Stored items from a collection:
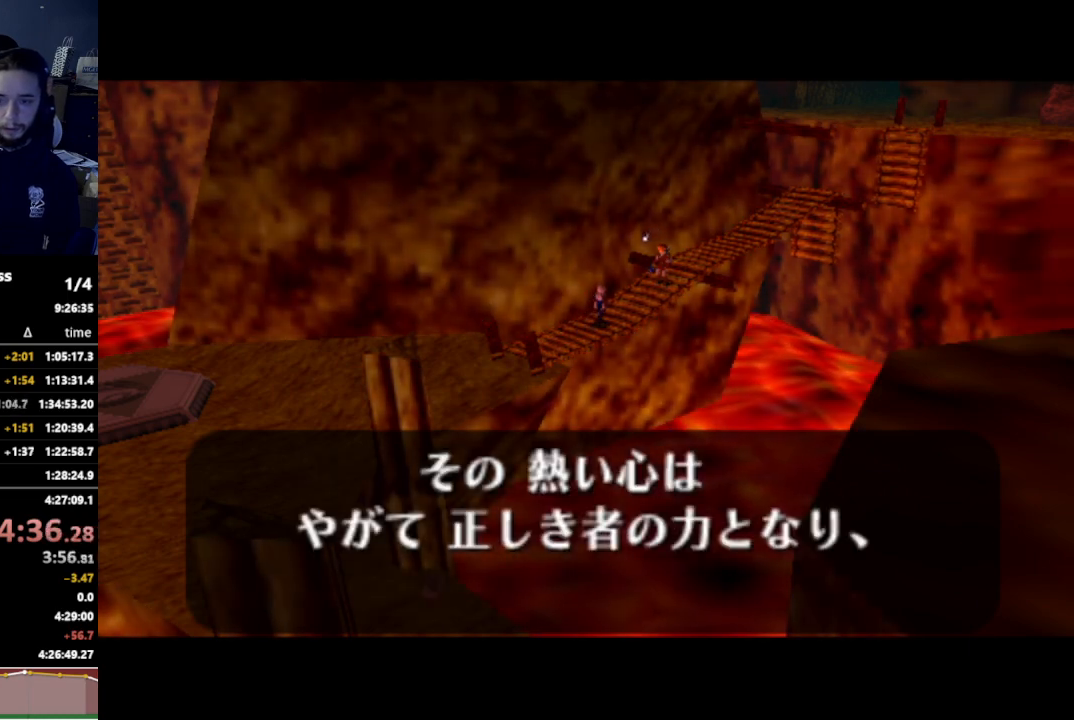
{"buttons": ["B"], "left_stick": "center", "right_stick": "center", "events": [[467, "A", "down"], [500, "A", "up"], [500, "B", "down"]]}
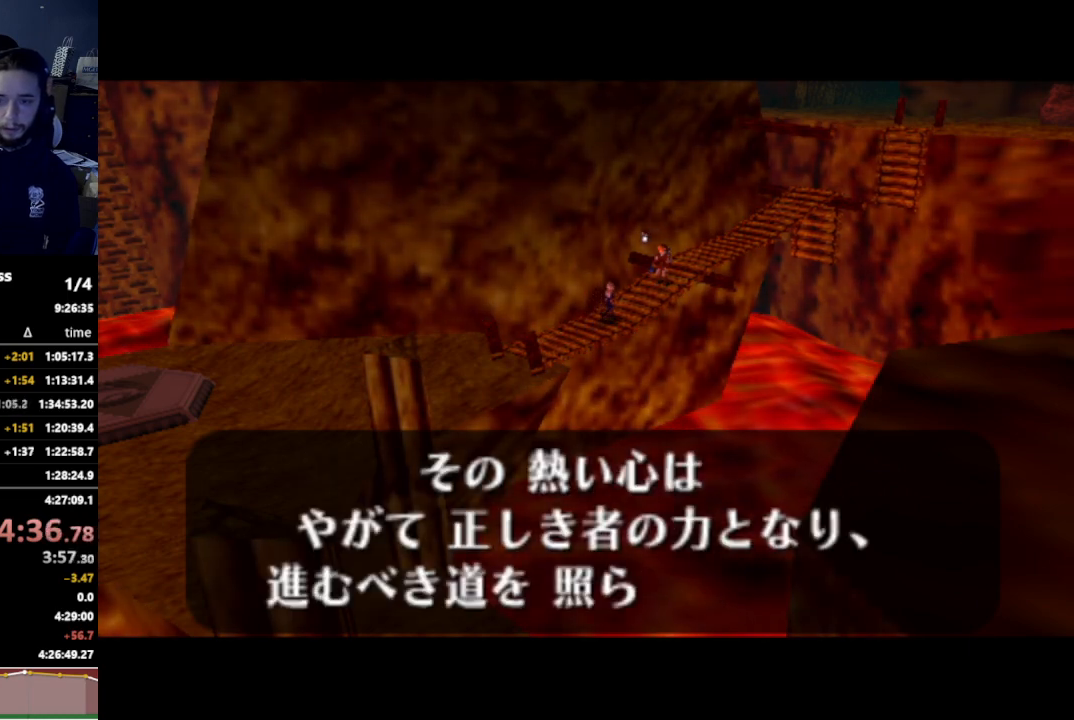
{"buttons": [], "left_stick": "center", "right_stick": "center", "events": [[33, "B", "up"], [67, "B", "down"], [133, "A", "down"], [133, "B", "up"], [200, "A", "up"], [233, "A", "down"], [300, "A", "up"], [300, "B", "down"], [333, "B", "up"], [367, "A", "down"], [400, "A", "up"]]}
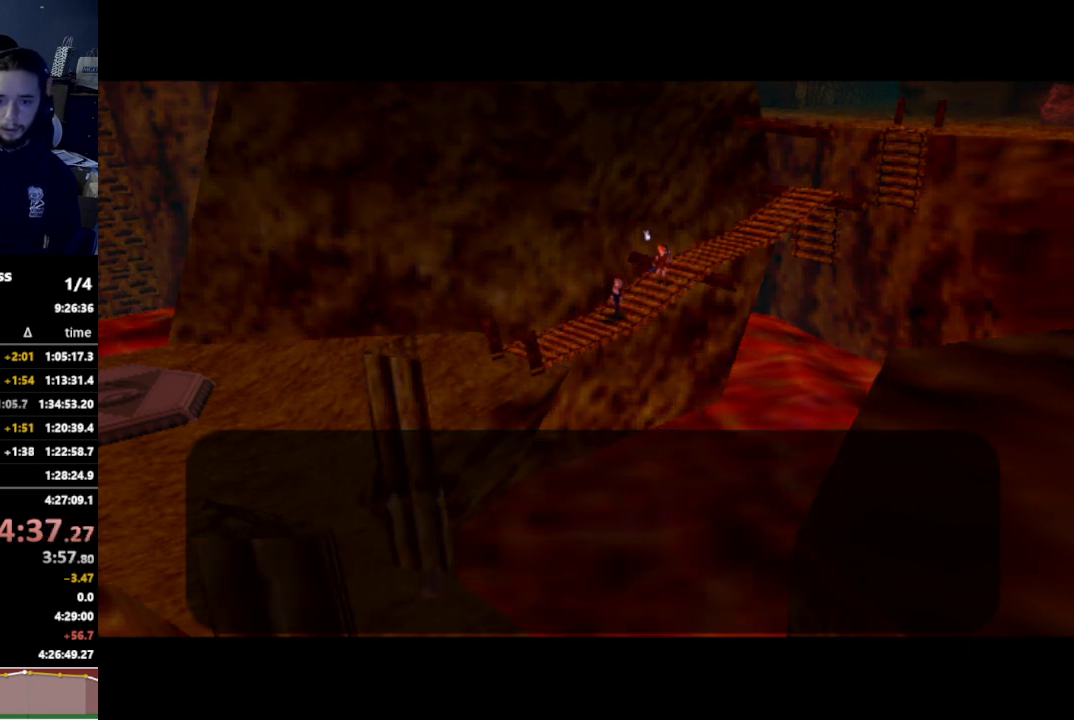
{"buttons": [], "left_stick": "center", "right_stick": "center", "events": []}
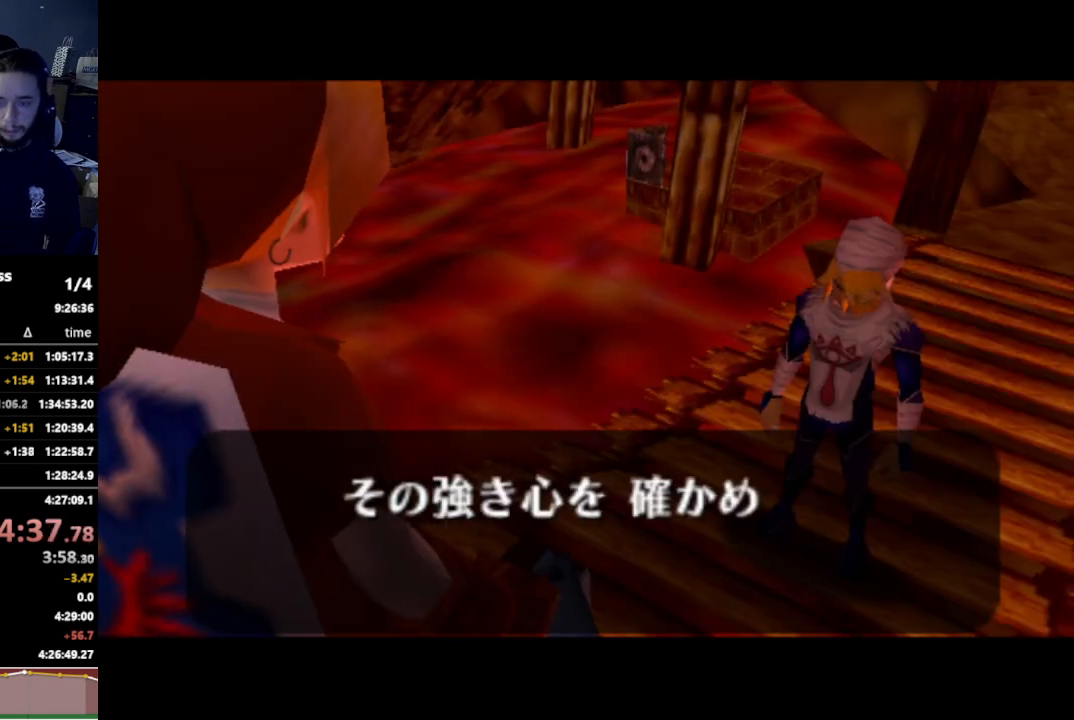
{"buttons": [], "left_stick": "center", "right_stick": "center", "events": []}
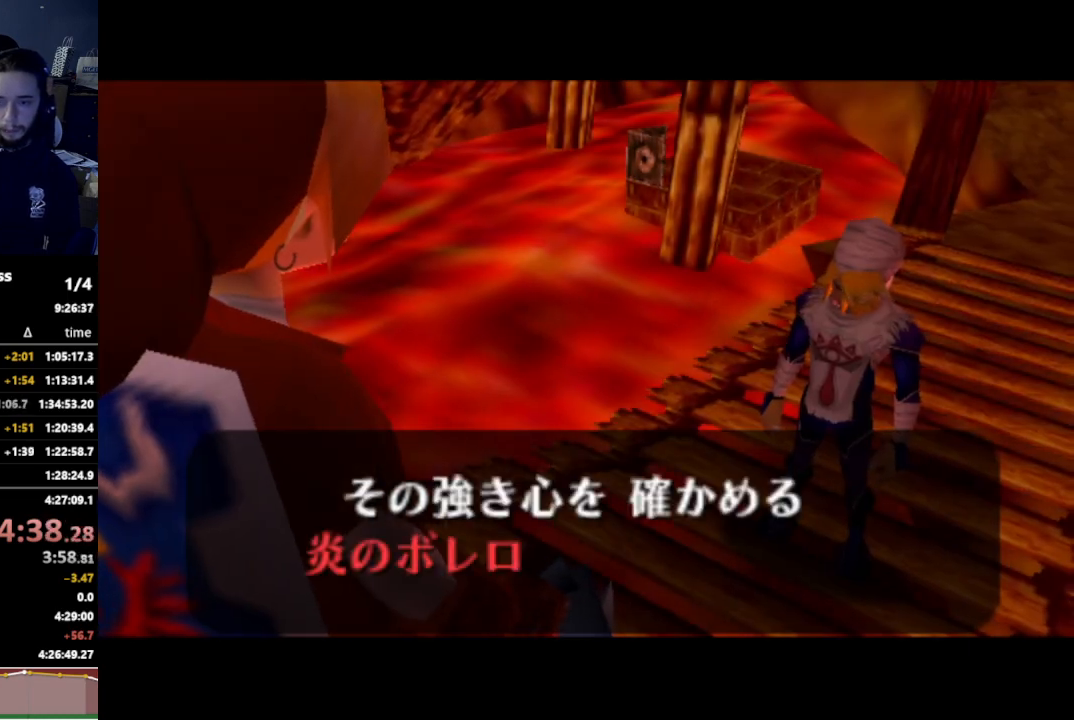
{"buttons": ["A"], "left_stick": "center", "right_stick": "center", "events": [[200, "A", "down"], [233, "A", "up"], [233, "B", "down"], [267, "B", "up"], [333, "B", "down"], [400, "A", "down"], [400, "B", "up"], [433, "A", "up"], [467, "B", "down"], [500, "A", "down"], [500, "B", "up"]]}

### PROBLEM
Reproduce every record above exactly as given, excluding pictures from the result.

### OUTPUT OF THE EXERCISE
{"buttons": ["B"], "left_stick": "center", "right_stick": "center", "events": [[467, "A", "down"], [500, "A", "up"], [500, "B", "down"]]}
{"buttons": [], "left_stick": "center", "right_stick": "center", "events": [[33, "B", "up"], [67, "B", "down"], [133, "A", "down"], [133, "B", "up"], [200, "A", "up"], [233, "A", "down"], [300, "A", "up"], [300, "B", "down"], [333, "B", "up"], [367, "A", "down"], [400, "A", "up"]]}
{"buttons": [], "left_stick": "center", "right_stick": "center", "events": []}
{"buttons": [], "left_stick": "center", "right_stick": "center", "events": []}
{"buttons": ["A"], "left_stick": "center", "right_stick": "center", "events": [[200, "A", "down"], [233, "A", "up"], [233, "B", "down"], [267, "B", "up"], [333, "B", "down"], [400, "A", "down"], [400, "B", "up"], [433, "A", "up"], [467, "B", "down"], [500, "A", "down"], [500, "B", "up"]]}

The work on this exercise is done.